Given a p-value of 2.2e-16, it’s evident that a significant distinction exists in the means between the two time periods. To ascertain if this difference reaches at least 20%, we can use simple division. By dividing the mean of the 2000s by the mean of the 19th century, and then subtracting one, we can accurately determine the factual disparity in means.

7.008994/6.557152 -1
## [1] 0.06890827

In this context, I can observe that the actual difference is 6.89%. Armed with this information, I will reject my initial hypothesis and instead accept the null hypothesis. The null hypothesis suggests that there isn’t a 20% increase in ratings since the year 2000.

Step 5: Conclusion

In reviewing the board game data, I’ve looked into hypothesis testing and statistical analysis. To begin, I carefully cleaned the data set by removing unnecessary columns and focusing on relevant attributes. Through methodical analyses, I’ve uncovered insightful patterns within the realm of board games.

One intriguing finding is the strong link between user engagement and average ratings, especially among card games. The remarkably low probability value of 4.87e-09 led me to confidently reject the null hypothesis, indicating a clear connection between higher user ratings and increased user involvement.

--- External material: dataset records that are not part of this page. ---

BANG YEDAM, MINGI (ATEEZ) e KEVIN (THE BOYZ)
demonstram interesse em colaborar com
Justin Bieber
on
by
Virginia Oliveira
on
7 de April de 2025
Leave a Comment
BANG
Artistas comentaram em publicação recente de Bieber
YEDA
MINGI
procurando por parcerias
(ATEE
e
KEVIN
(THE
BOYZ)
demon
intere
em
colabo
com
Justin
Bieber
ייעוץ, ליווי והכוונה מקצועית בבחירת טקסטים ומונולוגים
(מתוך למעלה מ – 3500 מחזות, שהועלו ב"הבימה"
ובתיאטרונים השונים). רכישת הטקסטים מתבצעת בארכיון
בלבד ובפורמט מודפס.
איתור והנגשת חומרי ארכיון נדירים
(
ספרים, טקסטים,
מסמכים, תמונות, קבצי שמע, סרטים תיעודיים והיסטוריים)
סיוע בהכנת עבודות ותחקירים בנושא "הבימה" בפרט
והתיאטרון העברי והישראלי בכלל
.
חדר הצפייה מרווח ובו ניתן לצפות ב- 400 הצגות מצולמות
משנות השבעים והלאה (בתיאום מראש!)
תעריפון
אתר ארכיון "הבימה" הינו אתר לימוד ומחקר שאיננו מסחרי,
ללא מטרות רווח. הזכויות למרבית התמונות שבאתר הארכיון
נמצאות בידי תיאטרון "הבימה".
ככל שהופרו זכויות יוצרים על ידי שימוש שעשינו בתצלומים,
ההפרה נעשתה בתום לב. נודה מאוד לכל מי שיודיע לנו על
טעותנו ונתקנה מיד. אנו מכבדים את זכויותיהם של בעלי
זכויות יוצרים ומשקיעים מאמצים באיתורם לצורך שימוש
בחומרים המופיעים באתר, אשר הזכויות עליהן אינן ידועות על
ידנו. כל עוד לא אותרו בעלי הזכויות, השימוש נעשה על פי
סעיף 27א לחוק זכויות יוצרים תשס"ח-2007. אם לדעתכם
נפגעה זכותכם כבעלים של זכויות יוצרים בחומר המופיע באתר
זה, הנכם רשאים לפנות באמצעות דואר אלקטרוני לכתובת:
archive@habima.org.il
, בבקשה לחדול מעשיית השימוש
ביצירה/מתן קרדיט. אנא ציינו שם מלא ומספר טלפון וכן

This relationship holds true across all board games, providing actionable insights for board game designers aiming to boost ratings through user participation.

Turning to kickstarted board games, I employed a statistical estimation with a 95% confidence level. My calculation suggests that the proportion of kickstarted games falls between 14.86% and 15.81%, with a calculated percentage of 15.33%. This discovery offers a valuable benchmark for understanding the role of crowdfunding in the board game landscape, shedding light on its significance.

Examining strategy board games from 1958 onward, I found a steady rise in average ratings over time, indicating a positive trend in player satisfaction. However, when focusing specifically on the years after 2000, my hypothesis of a 20% rating increase was contradicted by a calculated difference of 6.89%. As a result, I accepted the null hypothesis.

In summary, this analysis has unveiled insightful trends within board game data. From the correlation between user engagement and ratings to the impact of crowdfunding, each discovery highlights the dynamic factors shaping the world of board gaming.